Elsewhere, I have traced in detail the passage of the powerful, sexual mother through Hindu myths, folk beliefs, proverbs, symptoms, and the ritual worship of the goddess in her terrible and fierce forms.16 Here, I shall only narrate one of the better-known myths of Devi, widely reproduced in her iconic representations in sculpture and painting, in order to convey through the myth’s language of the concrete, of image and symbol, some of the quality of the child’s awe and terror of this particular maternal image.

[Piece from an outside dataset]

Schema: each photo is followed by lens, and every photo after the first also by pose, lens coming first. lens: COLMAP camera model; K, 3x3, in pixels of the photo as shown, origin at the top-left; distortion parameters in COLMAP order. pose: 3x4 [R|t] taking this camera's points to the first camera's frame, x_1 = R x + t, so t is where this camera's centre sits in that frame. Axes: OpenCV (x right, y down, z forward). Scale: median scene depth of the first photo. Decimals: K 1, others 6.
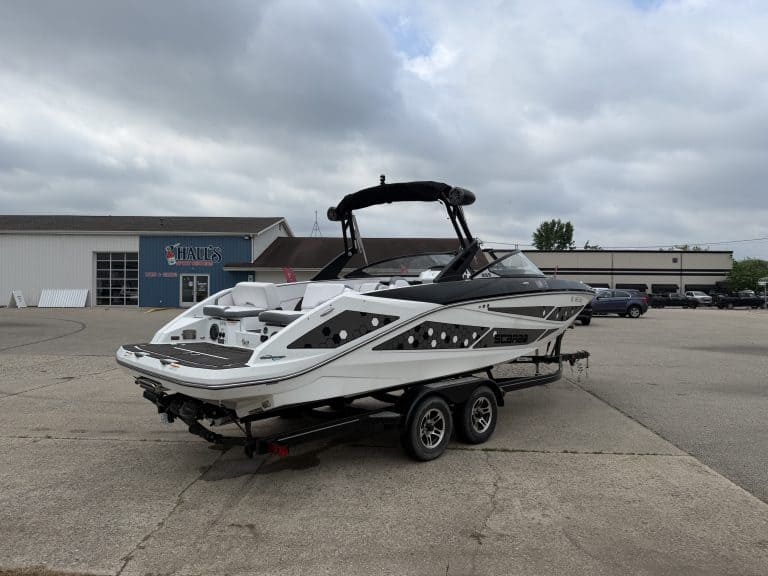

The demon Mahisasura had conquered all the three worlds. Falling in love with the goddess, he sent a message to make his desire known to her. Devi replied that she would accept as her husband only someone who defeated her in battle. Mahisasura entered the battlefield with a vast army and a huge quantity of equipment. Devi came alone, mounted on her lion. The gods were surprised to see her without even armour, riding naked to the combat. Dismounting, Devi started dancing and cutting off the heads of millions and millions of demons with her sword to the rhythm of her movement. Mahisasura, facing death, tried to run away by becoming an elephant. Devi cut off his trunk. The elephant became a buffalo and against its thick hide Devi’s sword and spear were of no avail. Angered, Devi jumped on the buffalo’s back and rode it to exhaustion. When the buffalo demon’s power of resistance had collapsed, Devi plunged her spear into its ear and Mahisasura fell dead.